Cómo hemos llegado a esta situación debería ser una tarea de profunda reflexión. No solo porque necesitamos contener una situación que, lejos de terminar, empeora; sino porque el Perú no es viable como república si nuestra sociedad –y, sobre todo, nuestro sistema político– tolera tal grado de sufrimiento humano. ¿Qué país es posible si se considera aceptable la muerte de más de 100 mil personas por falta de atención médica? La época en la que miles de peruanos, en su mayoría pobres e indígenas, perecieron en medio de la indiferencia del poder civil (que delegó sus funciones a las Fuerzas Armadas), parecía haber sido dejada atrás, en un país lejano de hiperinflación y coches repletos de ANFO. Pero resulta que ese país no se había extinto. Años después, ante la imposibilidad de delegar funciones, las autoridades simplemente actuaron con ineptitud, empecinadas en la repartición de medicamentos que –en el mejor de los casos– no empeoraban la situación de los enfermos y sin poder garantizar de manera oportuna el suministro de oxígeno necesario para salvar vidas.
Por supuesto, las razones de la calamidad exceden largamente las decisiones tomadas por las administraciones a cargo. Estas son de carácter más profundo y están asociadas al conservadurismo fiscal que caracterizó cerca de dos décadas de bonanza económica y la extrema fragmentación de nuestro sistema de salud pública . Antes de que arribara la pandemia, no era secreto lo dificultoso de obtener una cita médica en los hospitales públicos, la demora en la programación de operaciones y las condiciones precarias que enfrentaba el personal especializado. Hoy, muchos de ellos ya no están con nosotros. De acuerdo con un informe de la Organización Panamericana de la Salud publicado a principios de año, el Perú ocupaba el tercer lugar en la Américas con mayor cantidad de personal de salud fallecido por COVID-19.

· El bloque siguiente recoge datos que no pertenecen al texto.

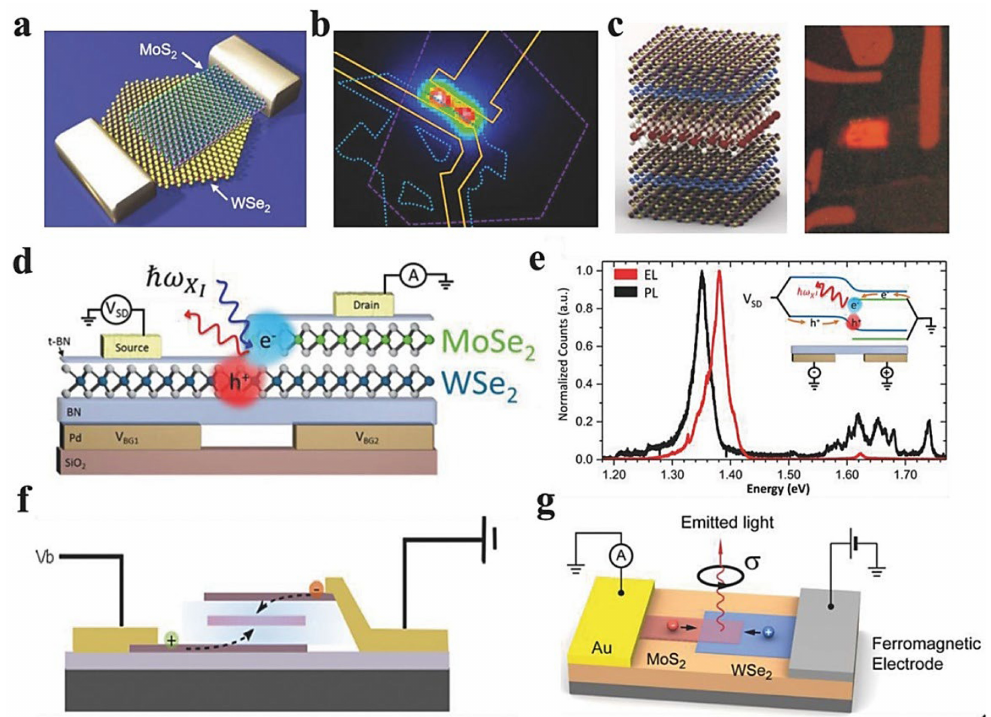
Figure 11. ( a ) Graphical illustration of heterostructure based on WSe 2 /MoS 2 . ( b ) EL spectra (false color) of device using 100 µ A injection current. Adapted with permission from Ref. [152]. Copyright 2014, American Chemical Society. ( c ) Atomistic representation of h -BN/graphene/2 h -BN/WS 2 /2 h - BN/graphene/ h -BN single-quantum wall heterostructure and optical view of EL using the alike device. Adapted with permission from Ref. [157]. Copyright 2015, Nature Publishing Group. ( d ) Rep- resentation of assembly for heterostructure. ( e ) Visualization of PL and EL spectra of heterostructure (inset: display of carrier transportation). Adapted with permission from Ref. [162]. Copyright 2017, American Chemical Society. ( f ) Demonstration of working of LED composed of a vertical heterostructure. Adapted with permission from Ref. [162]. Copyright 2016, American Chemical Society. ( g ) Schematics depiction of the proposed device. Adapted with permission from Ref. [164]. Copyright 2016, American Chemical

¿Cómo procesar una tragedia de estas proporciones? Tal vez el primer paso sea reconocer su magnitud. Si durante los primeros días de la emergencia los primeros fallecidos acaparaban nuestra atención y solidaridad, con la progresión de las semanas y los meses la muerte masiva se fue haciendo parte de la vida. Rápidamente, entre la lucha por la supervivencia y balones de oxígeno, la pandemia peruana se convirtió en sálvese quien pueda. Pero así no puede funcionar un país, o al menos no uno que tenga una proyección mínima de futuro común. Tanto Martín Vizcarra como Francisco Sagasti, han evitado –salvo declaraciones puntuales– referirse a las víctimas del COVID-19 y hablarles directamente a los miles de deudos. Expresar sus condolencias y compartir su pérdida.
Ambas administraciones han dejado de lado un componente simbólico que no es menor. De hecho, por más que Vizcarra participó en actos de conmemoración a invitación de las Fuerzas Armadas y el Colegio Médico, su vacunación a escondidas fue un golpe duro para la confianza pública y el sentido de solidaridad. Mientras el Congreso encarga una estrafalaria placa conmemorativa del “primer pleno virtual”, el presidente Sagasti tiene la oportunidad de hablar a una nación que ha perdido –de acuerdo con la estimación del epidemiólogo Eric Feigl-Ding– aproximadamente una persona por cada 200 habitantes. Otras democracias han declarado días de duelo nacional o llevado a cabo ceremonias de reconocimiento. Ninguna de ellas ha sufrido el grado de pérdida del Perú. Evitar nombrarlos solo puede contribuir al olvido y al dolor.